## What you need to do
Find each line of the material below that contains the word "most", and copy those lines out. Case counts.

─── Recorded data ───

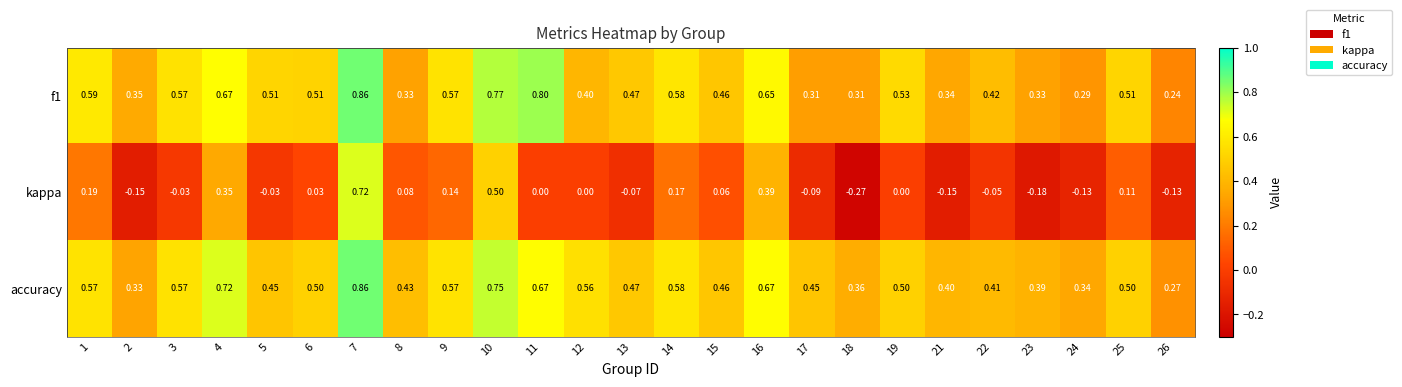

Which series changed the most between 12 and 15?

accuracy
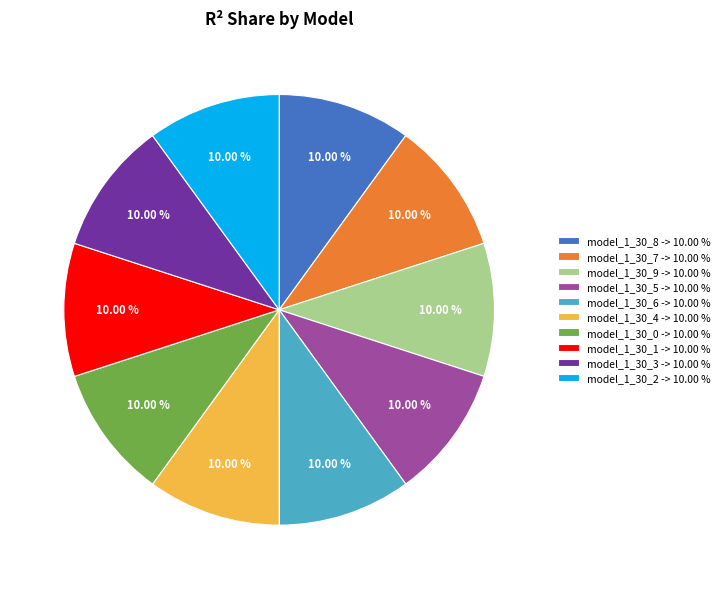

Does model_1_30_0 account for over 50% of the chart?

No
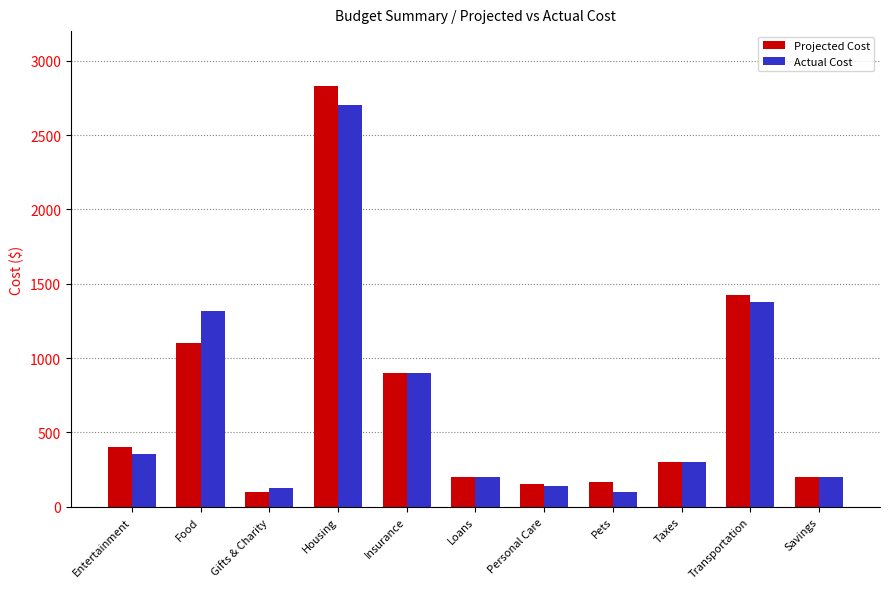

Reading right to left, what are all the values shown in this chart?

Projected Cost: 200	1425	300	170	150	200	900	2830	100	1100	400
Actual Cost: 200	1375	300	100	140	200	900	2702	125	1320	358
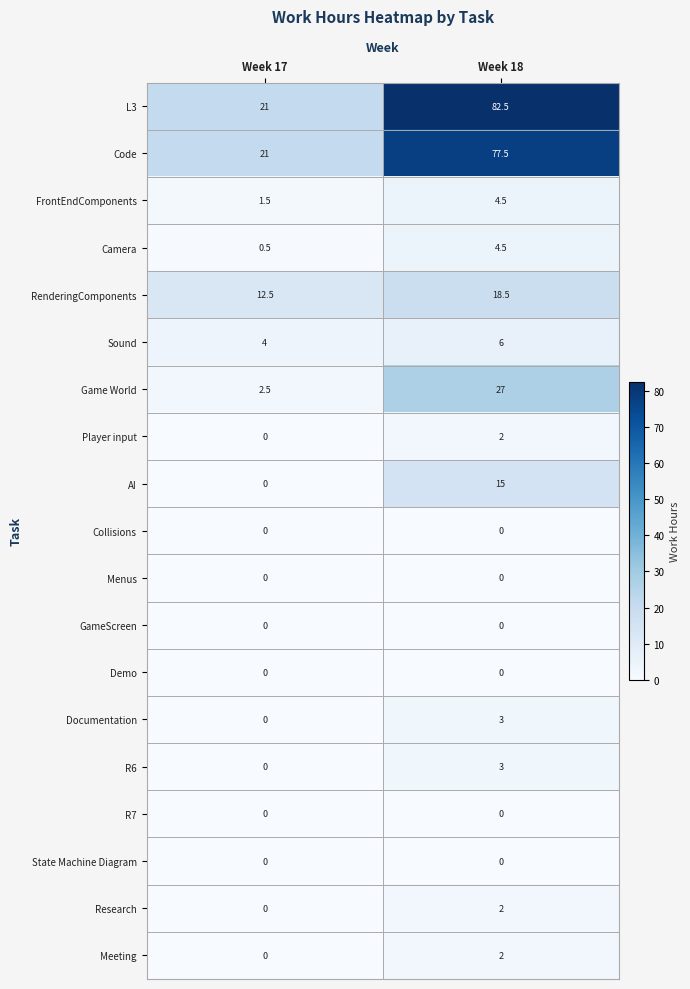

Rank the categories by AI value from highest to lowest.

Week 18, Week 17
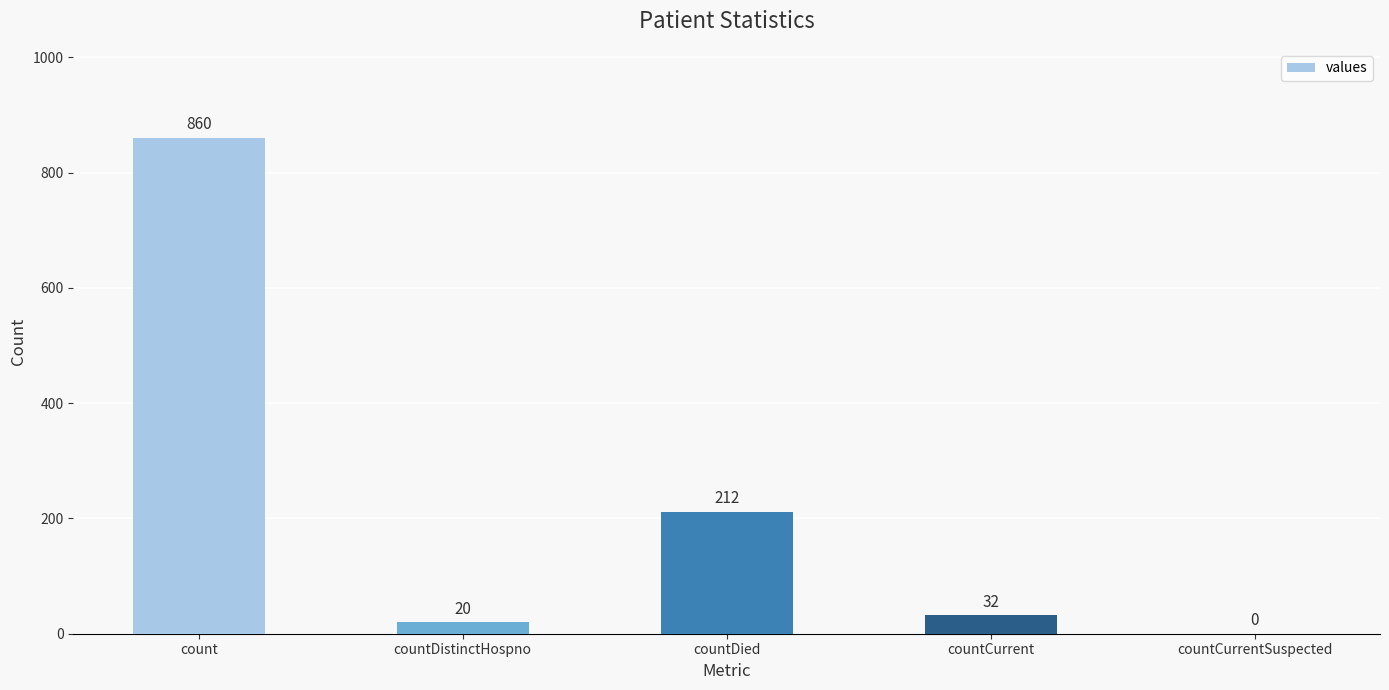

What is the average value?

225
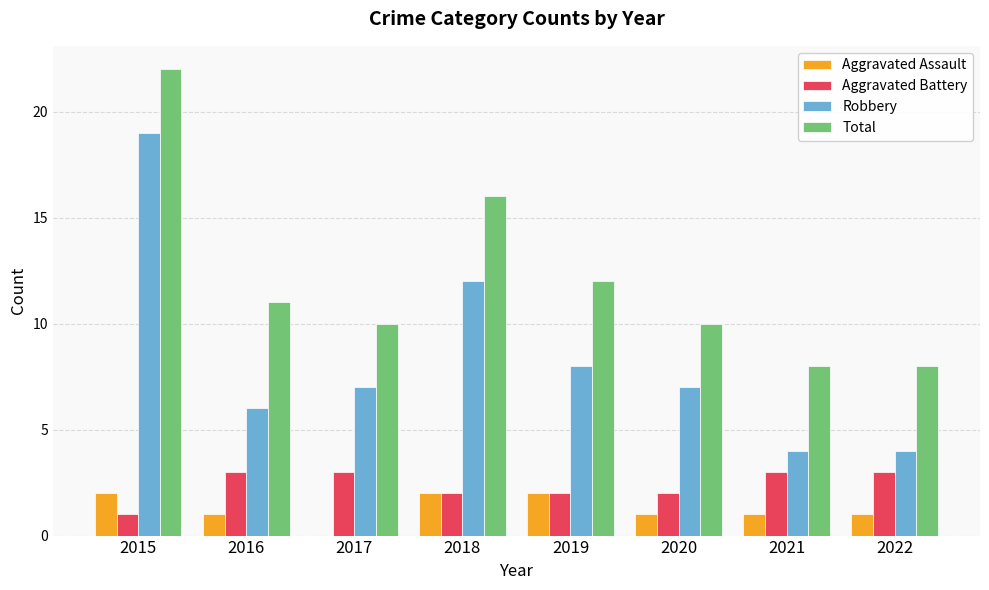

What is the sum of the Robbery values at 2020 and 2022?

11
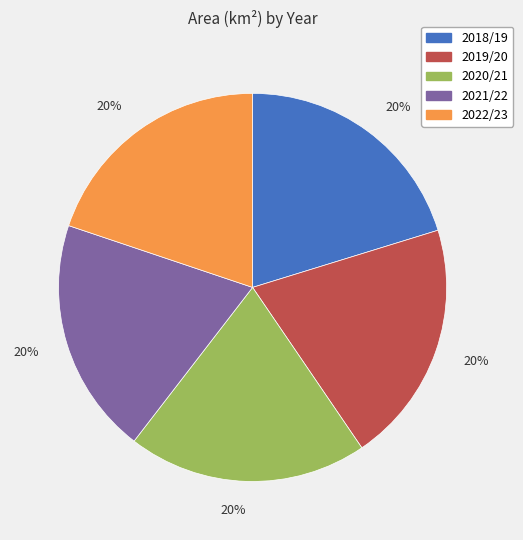

To the nearest percent, what is the combined percentage of 2019/20 and 2018/19?

40%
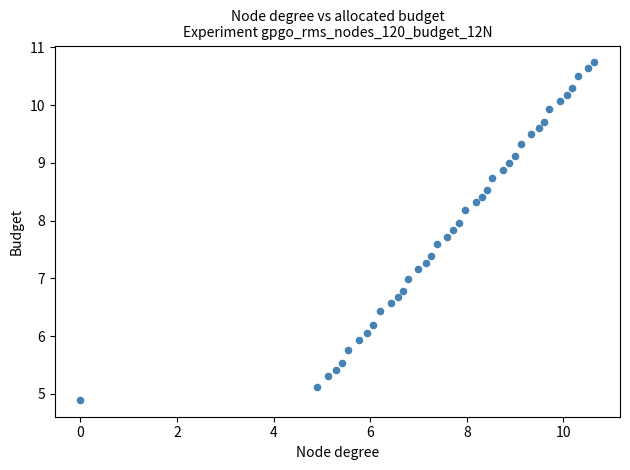

What is the range of X values (max minus min)?

10.6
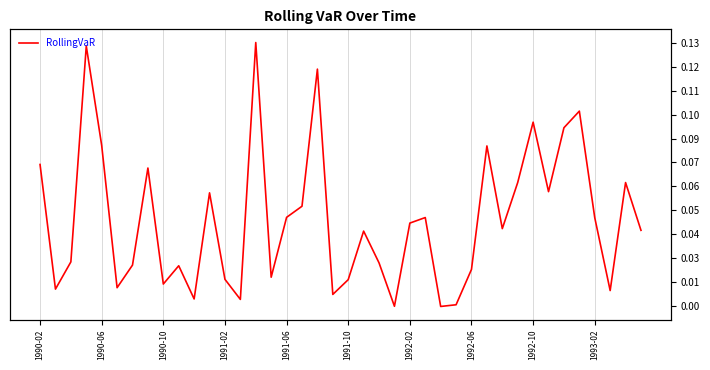

Is it true that the value at 1992-10 is 0.1?

False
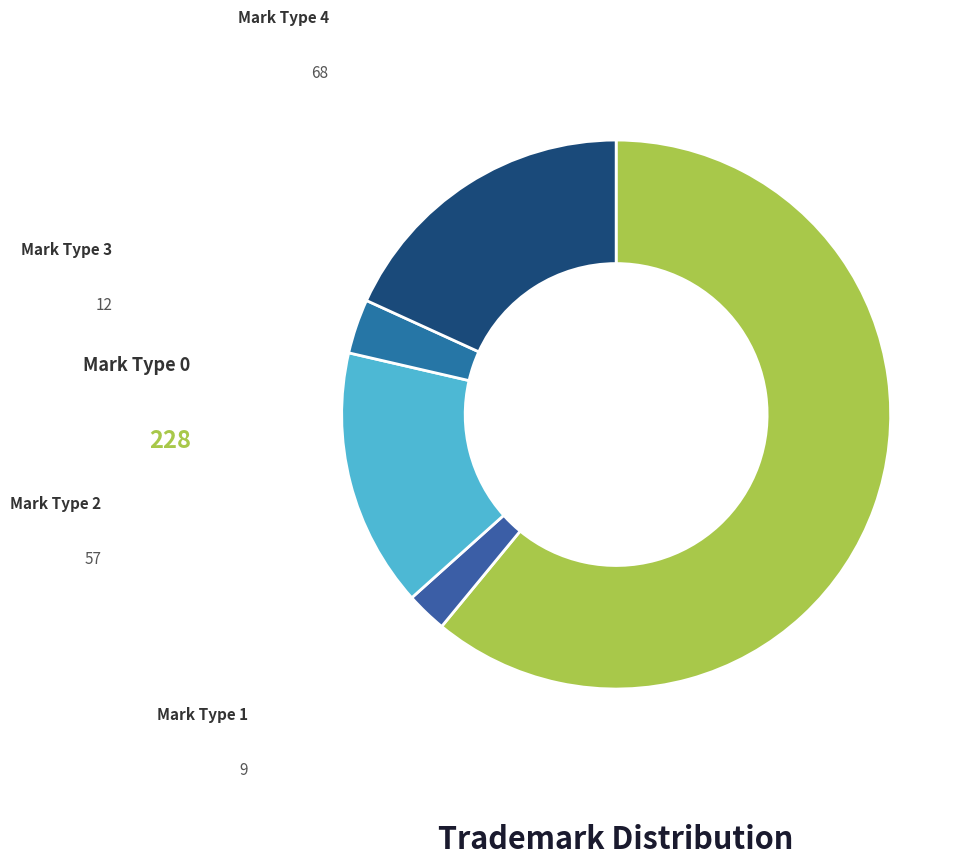

How many slices are in this pie chart?

5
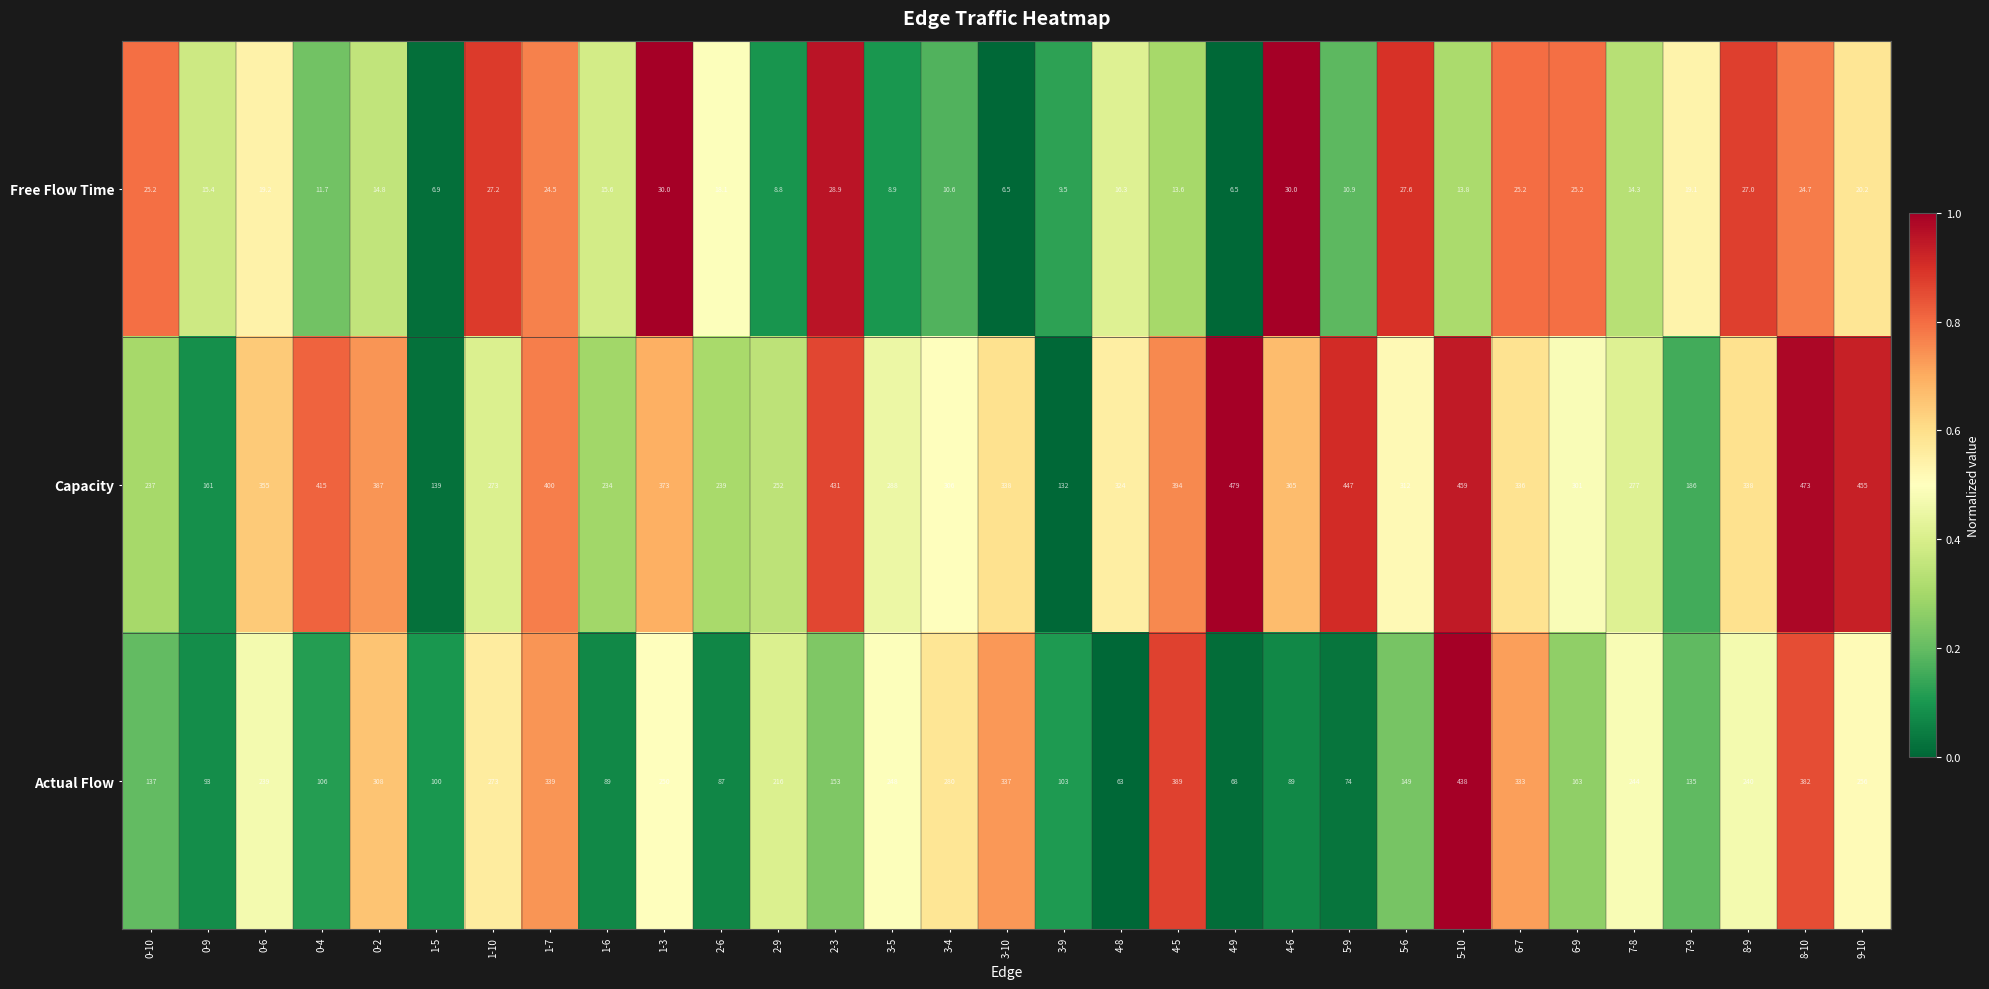

Which series changed the most between 1-10 and 8-9?

Capacity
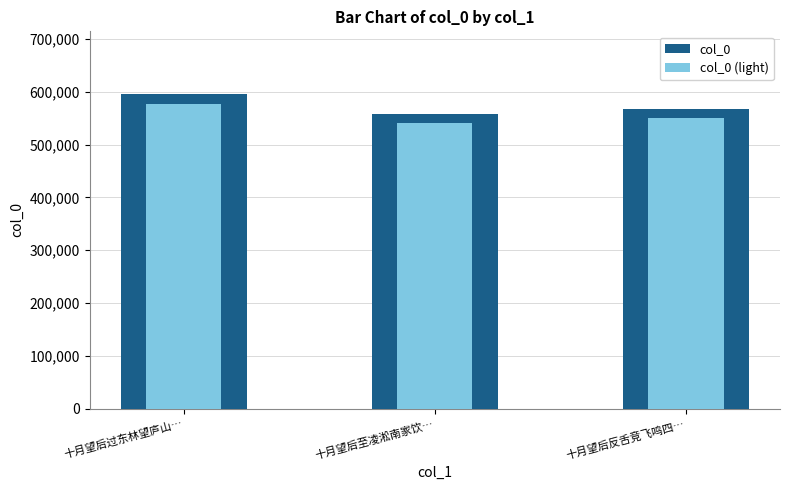

Where is col_0 (light) nearest to the value 559728?

十月望后反舌竞飞鸣四…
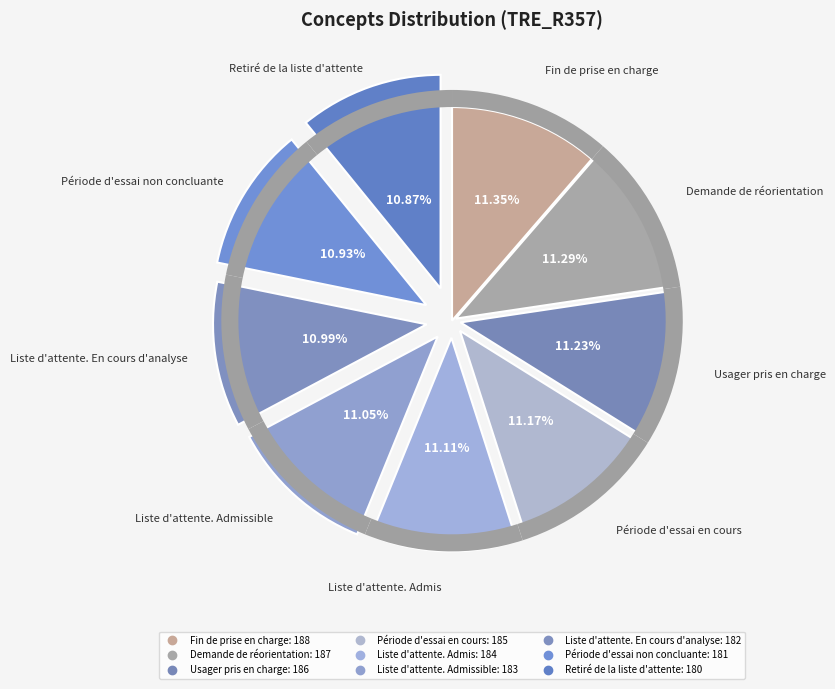

How many segments does this pie chart have?

9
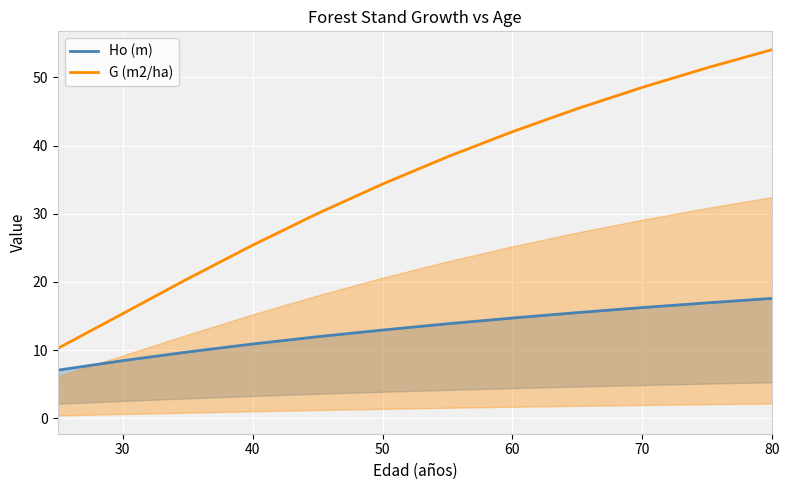

True or false: G (m2/ha) has a value of 28.3 at 60.

False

───

## Exercise response
Which series changed the most between 12 and 15?
Which series changed the most between 1-10 and 8-9?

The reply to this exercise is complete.